# Wow. What a week!!!!!!



## Magsdad (Jun 29, 2005)

OK, so this is long. As of this time last week, I owned a 2006 Bianchi San Jose and a Specialized Roubaix Comp I had since January. I sold the Spec as I am a doctoral student, and my family can use all the money we can get. I agreed to sell my Spec. as it would obviously bring more cash than the San Jose, and for some reason, I would rather not part with that bike. 

Anyways, two days ago, I get a letter from the university. It says I have been awarded an additional amount of money, bringing my last year to a grand total of:

$0.00 USD!!!!!!!!!!!!!!!!!!!!!!! 

So, now the money I sold my Roubaix for is sitting there, and my wife says "go for it."

Sweet. I start looking out there and think about an 07 spec, or Kestrel, etc. However, a local shop found me a sweet deal on something and I couldn't pass it up. So I went ahead and purchased it, and its on its way. I have ridden a number of bikes, and since I compete in triathlons, I wanted something stiffer than the Roubaix (trust me, the bottom bracket area wasn't as stiff as you'd think it should be). I had been itching to upgrade the shifting to Campy, as I have had both, and just prefer it. 

I got a 2006 Bianchi 1885 HYdro/Alum/Centaur for $1350.00 flat! Since list is $2200.00, I think I did OK. Plus, I got much more for my Roubaix, so all in all, I really think I made out. I am anxiously awaiting my purchase *and would love to hear from someone who might have either the same bike or something comparable.* Either way, I will post photos as soon as it arrives.   

Good luck, Floyd! CIAO!


----------



## Meatball (Sep 3, 2005)

That is a steal!!!!!!!!!


----------



## gutpile (Feb 26, 2005)

*Celebrate*

You done good!


----------



## Magsdad (Jun 29, 2005)

*Finally!!!*

OK, so here it is! I will give a ride report as soon as its appropriate. I didn't find a single review of this frameset, so a thorough review may help some people. My initial ride noted that its stiff at the bb, corners really well, and is smoother in the rear than I thought it would be. I personally think it accelerates faster than my Roubaix. I also think it looks great. The paint is quality (the bike is just dirty) and the overall finish is excellent. I think the silver, white and celeste all blend together nicely. Now to go and tweak the fit. More to come!!


----------



## jeffreyg (Nov 23, 2005)

Campy - Celeste - Bianchi RC, what more could you ask for.


----------



## Franchise (Mar 9, 2002)

First off, I love the bike. Is this frameset available in the US in these colors. I think the one in the US has a smaller Bianchi logo on the downtube. Yours is truly stunning. Enjoy.


----------



## Dynamo (Jul 10, 2006)

Considering he bought it with US dollars and comes with campy, unlike us Europeans who get shimano on the 1885.
I would say yes, you can get that in the US, since it is the US version.

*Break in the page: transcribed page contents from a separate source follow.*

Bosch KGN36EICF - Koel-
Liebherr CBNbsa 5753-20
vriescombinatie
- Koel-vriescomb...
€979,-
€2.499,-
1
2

07 version will soon be available, but not keen on the single plain (although celeste) colour (yes colour, I am from UK and jealous, am thinking about buying an 1885 this weekend, for £1400.. = $2670, rip off Britain again) .


----------



## Bloatedpig (Apr 10, 2004)

*Beautiful bike*

I own a Freccia Celeste and an XL Ev2......the new Hydro formed tubes are a thing of beauty. Enjoy!!!


----------



## Bertrand (Feb 1, 2005)

*Wow!*

My gawd! What a great looking bike! Congratulations.


----------



## vuelta (Aug 10, 2006)

*Sl3 <> 1885?*

I recently bought a 2004 SL3 AluCarbon with much the same configuration as your 1885, carbon fork and stays and a full Centaur gruppo. Light enough, fast and responsive, not harsh at all - a truly wonderful ride! I really like the Campagnolo Vento wheels on my bike, but your Fulcrums are probably just as good or better. If the 1885 frame is as similar to my SL3 as I think it looks, then you have a new best friend in your garage!

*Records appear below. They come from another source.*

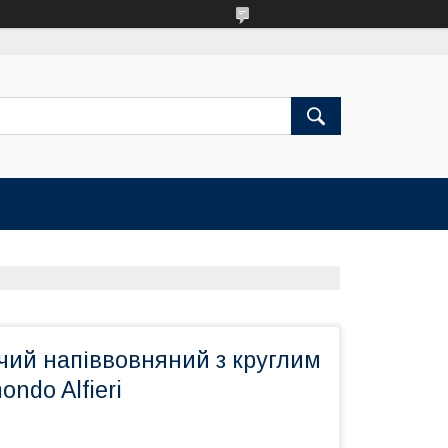
чий напіввовняний з круглим
ndo Alfieri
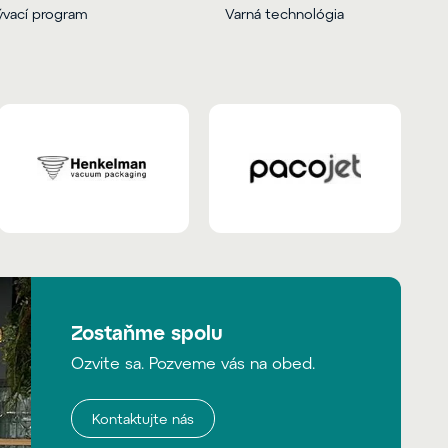
vací program
Varná technológia
Zostaňme spolu
Ozvite sa. Pozveme vás na obed.
Kontaktujte nás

A question for you Bianchistas in here - what (if any) differences are there between the 2004 SL3 AluCarbon and the 2005/2006 1885 frames? Materials and geometry the same?

/ David


----------



## Bloatedpig (Apr 10, 2004)

*Another nice ride!*

How are you guys attaching such high resolution pics? It won't let me attach anything that size.

Nice ride!!


----------



## vuelta (Aug 10, 2006)

Bloatedpig said:


> How are you guys attaching such high resolution pics? It won't let me attach anything that size.
> 
> Nice ride!!


Thanks, Bloatedpig!

I don't think it's possible to attach highres pictures but you can use the "Insert image" feature and point to an image located somewhere else on the web, in my case on my own webpage. I scaled my picture down to 800x600 to fit into the thread properly.

/ David


----------



## phil-bianchi (May 23, 2006)

hi magsdad,

i recently bought two bianchi frames, an sl lite alloy 2002 and an 1885 all alu. I ended up sending the 1885 back and keeping the older (albeit brand new) frame. I think they are the same models however varied by the years. 02 has mega pro downtube not hydro forming and I think the welding looks beefier on 02 model as well as total weight beinga lot lighter.

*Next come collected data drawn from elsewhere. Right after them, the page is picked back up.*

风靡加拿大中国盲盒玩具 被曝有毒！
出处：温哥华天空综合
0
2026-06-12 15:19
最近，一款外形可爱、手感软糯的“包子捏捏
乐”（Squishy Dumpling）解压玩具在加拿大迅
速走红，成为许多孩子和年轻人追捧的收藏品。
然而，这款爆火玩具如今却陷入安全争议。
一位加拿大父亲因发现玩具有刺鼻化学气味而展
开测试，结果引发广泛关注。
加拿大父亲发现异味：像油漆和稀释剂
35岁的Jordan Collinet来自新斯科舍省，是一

does any one have views on how italy manufactured bianchi frames have vearied in the last few years as prices have come down and popularity of cycling has risen?

thanks

p.s. that is a nice bike!


----------



## Biketillbroke (Jun 29, 2006)

Man that was an incredible deal. What a nice bike too. I hope you get man century rides
out of it.


----------



## bquig (Aug 29, 2006)

*Follow up review?*

Would love to hear how it is going. As mentioned earlier there isn't a lot of info out there about them, so any feedback on the bike is useful.


----------



## JGUTZ (Dec 13, 2005)

Hey Magsdad, don't you just love it when the universe lines up nicely. I would agree that you made out with the Bianchi over the Spec. I haven't seen one Spec bike that looks as nice as that Bianchi, although from a riding standpoint I won't comment. 

Enjoy...


----------